The mentality needs to change. Do you agree?


Winning with Winners

A new post from CBInsights about the 'Recycling of VC Dollars' sparked me into action to pen a blog post I've been meeting to write..... 

Silicon Valley is a false economy. Many companies have an interesting idea, raise capital, launch product, get buzz, get early customers, and then fizzle like a flat soda that’s being sitting in the refrigerator for months. Why is this?

Because many of their customers are also startups themselves. They feed off each other. Startups as customers use their VC capital to buy the latest and greatest software packages, helping create website 'logo' noise for each other. In reality many of the products don't solve real needs, don't apply to a broad base of the market, and promote wrong business decision behaviors. Most of these companies fail with short-term winning.

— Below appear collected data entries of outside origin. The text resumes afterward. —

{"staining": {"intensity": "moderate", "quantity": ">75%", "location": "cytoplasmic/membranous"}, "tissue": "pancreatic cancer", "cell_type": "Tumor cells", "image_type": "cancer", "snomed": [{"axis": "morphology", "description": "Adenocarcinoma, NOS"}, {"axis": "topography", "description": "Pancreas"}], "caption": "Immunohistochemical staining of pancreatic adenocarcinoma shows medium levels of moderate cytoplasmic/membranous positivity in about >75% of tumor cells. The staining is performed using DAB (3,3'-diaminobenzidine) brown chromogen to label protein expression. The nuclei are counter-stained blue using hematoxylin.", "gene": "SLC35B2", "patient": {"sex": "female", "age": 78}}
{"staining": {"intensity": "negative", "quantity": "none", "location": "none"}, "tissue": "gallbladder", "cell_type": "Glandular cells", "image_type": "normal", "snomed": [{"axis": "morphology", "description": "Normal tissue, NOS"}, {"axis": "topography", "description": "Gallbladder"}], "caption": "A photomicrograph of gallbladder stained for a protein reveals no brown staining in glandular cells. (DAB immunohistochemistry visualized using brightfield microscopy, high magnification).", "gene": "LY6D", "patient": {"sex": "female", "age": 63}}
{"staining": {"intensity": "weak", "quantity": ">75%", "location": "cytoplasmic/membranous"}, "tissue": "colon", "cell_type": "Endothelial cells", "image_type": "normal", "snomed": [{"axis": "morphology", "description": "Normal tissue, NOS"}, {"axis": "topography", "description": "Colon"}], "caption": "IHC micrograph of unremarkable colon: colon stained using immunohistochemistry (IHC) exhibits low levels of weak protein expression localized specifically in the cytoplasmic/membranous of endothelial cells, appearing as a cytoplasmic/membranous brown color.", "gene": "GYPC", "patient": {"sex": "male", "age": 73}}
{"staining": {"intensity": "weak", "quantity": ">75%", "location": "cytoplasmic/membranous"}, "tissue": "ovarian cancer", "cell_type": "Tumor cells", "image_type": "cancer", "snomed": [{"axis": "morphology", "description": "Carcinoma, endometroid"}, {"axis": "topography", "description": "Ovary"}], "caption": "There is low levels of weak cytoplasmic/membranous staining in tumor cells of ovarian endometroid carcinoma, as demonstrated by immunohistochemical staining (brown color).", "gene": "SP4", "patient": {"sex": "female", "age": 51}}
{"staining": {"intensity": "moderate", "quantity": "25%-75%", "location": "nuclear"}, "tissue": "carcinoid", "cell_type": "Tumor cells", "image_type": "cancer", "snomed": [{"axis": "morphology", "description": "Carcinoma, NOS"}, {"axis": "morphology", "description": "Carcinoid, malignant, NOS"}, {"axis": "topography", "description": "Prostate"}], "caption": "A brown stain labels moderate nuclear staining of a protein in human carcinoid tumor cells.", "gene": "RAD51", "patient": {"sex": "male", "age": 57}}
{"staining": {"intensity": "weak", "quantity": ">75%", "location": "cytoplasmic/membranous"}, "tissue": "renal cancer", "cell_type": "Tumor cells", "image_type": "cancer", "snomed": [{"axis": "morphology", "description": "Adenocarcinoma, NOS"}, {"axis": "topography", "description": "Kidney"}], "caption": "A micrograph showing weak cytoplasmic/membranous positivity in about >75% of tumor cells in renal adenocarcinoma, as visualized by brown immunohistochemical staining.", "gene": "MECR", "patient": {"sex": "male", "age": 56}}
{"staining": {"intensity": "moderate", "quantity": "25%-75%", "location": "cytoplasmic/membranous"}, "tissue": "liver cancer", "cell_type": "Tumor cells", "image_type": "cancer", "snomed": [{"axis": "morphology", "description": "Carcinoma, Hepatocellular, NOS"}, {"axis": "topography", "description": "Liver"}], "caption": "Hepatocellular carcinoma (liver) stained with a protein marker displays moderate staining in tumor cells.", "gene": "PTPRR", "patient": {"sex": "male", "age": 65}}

It is critical from the early stages of product launch that a company finds real, linchpin customers that will be customers for a lifetime. Build your customer base with real companies. Your first customers should be your longest tenure customers in the years to come. 

This was also one of the points made in my favorite product management book called 'Inspired - How To Create Products Customers Love' by Marty Cagan. (I'm sure I'll reference it more).

Win with winners. Don't fall into the Silicon Valley trap of shift VC money from one startup to another in something called ‘revenue’. It's really a false economy.